19eme contentieux médical, 4 novembre 2024 — 22/06840

Déboute le ou les demandeurs de l'ensemble de leurs demandes Cour de cassation — 19eme contentieux médical

Texte intégral

TRIBUNAL JUDICIAIRE DE PARIS

19eme contentieux médical

N° RG 22/06840

N° MINUTE :

Assignations des : 07 et 09 Juin 2022

DEBOUTE

GCHARLES

JUGEMENT rendu le 04 Novembre 2024 DEMANDERESSE

Madame [G] [C] épouse [B] [Adresse 8] [Localité 7]

Représentée par Maître Anne-Sophie LAGUENS, avocat au barreau de PARIS, vestiaire #G0811

DÉFENDEURS

Monsieur [W] [X] [Adresse 3] [Localité 6]

Représenté par Maître Angélique WENGER, avocat au barreau de PARIS, vestiaire #R1230

Le CENTRE MEDICAL [10] [Adresse 2] [Localité 5]

Représenté par la SELARL FABRE & ASSOCIEES représentée par Maître Aude CANTALOUBE, avocat au barreau de PARIS, vestiaire #P0124

Monsieur [V] [L] [Adresse 1] [Localité 4]

Non représenté

Expéditions exécutoires délivrées le :

Décision du 04 Novembre 2024 19ème contentieux médical RG 22/06840

COMPOSITION DU TRIBUNAL

Madame Géraldine CHARLES, Première Vice-Présidente adjointe Madame Laurence GIROUX, Vice-Présidente Madame Géraldine CHABONAT, Juge

Assistées de Madame Erell GUILLOUËT, Greffière, lors des débats et au jour de la mise à disposition au greffe.

DEBATS

A l’audience du 09 Septembre 2024 présidée par Madame Géraldine CHARLES tenue en audience publique, avis a été donné aux parties que le jugement serait rendu par mise à disposition au greffe le 04 Novembre 2024.

JUGEMENT

- Réputé contradictoire - En premier ressort - Prononcé publiquement par mise à disposition au greffe, les parties en ayant été avisées dans les conditions prévues au deuxième alinéa de l’article 450 du code de procédure civile.

EXPOSÉ DU LITIGE

La situation médicale de Madame [G] [C]-[B], traitée par Sinemet

Madame [G] [C]-[B], née le 10 juillet 1928, a été prise en charge (ainsi que son époux) par le docteur [W] [H], médecin généraliste salarié du CENTRE MEDICAL [10], de juin 2006 à avril 2017.

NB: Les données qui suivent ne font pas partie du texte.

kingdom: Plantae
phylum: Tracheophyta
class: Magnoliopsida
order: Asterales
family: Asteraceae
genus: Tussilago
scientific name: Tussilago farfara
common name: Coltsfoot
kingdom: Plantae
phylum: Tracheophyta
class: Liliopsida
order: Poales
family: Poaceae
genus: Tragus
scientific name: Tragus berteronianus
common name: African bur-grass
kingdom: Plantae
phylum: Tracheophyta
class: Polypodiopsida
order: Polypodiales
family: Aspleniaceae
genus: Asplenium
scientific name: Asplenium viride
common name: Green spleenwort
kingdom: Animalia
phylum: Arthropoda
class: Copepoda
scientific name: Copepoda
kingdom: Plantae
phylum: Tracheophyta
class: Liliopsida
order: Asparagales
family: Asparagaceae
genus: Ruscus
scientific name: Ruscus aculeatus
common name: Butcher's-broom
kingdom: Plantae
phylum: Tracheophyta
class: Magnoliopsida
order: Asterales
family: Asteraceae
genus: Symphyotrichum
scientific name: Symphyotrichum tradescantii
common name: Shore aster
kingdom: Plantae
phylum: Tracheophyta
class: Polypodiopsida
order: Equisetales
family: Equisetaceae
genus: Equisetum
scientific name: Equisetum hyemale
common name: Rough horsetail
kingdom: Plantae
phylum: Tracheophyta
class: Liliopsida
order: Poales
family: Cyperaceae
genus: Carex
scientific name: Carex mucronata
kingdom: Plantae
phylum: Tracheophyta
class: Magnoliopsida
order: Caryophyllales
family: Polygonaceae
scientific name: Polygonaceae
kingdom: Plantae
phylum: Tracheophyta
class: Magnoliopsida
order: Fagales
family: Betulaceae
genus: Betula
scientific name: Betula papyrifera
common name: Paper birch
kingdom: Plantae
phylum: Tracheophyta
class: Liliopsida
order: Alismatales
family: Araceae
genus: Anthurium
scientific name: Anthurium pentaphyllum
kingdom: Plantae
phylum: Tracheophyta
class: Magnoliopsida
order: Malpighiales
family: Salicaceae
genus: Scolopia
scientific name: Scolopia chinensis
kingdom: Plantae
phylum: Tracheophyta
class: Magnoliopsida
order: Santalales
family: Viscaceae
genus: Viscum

Le docteur [A] [Z], neurologue, lui a diagnostiqué une maladie de Parkinson, le 7 octobre 2008.

Puis Madame [G] [C]-[B] a été suivie par le docteur [X], neurologue exerçant à titre libéral, de novembre 2008 à juillet 2013, l'a consulté une fois en juin 2016.

Le docteur [X], confirmant la maladie de sa patiente, a introduit un traitement par Sinemet (traitement antiparkinsonien appartenant à la famille des dopaminergiques).

Elle s'est ensuite rendue à la consultation du docteur [L], neurologue à l'hôpital [9], de 2013 à juin 2018.

Madame [G] [C]-[B] considère que le traitement dont elle a bénéficié par Sinemet est directement à l'origine du développement de son addiction aux jeux d'argent, exposant avoir consécutivement contracté de nombreux emprunts et dettes, la plaçant en situation de grande précarité.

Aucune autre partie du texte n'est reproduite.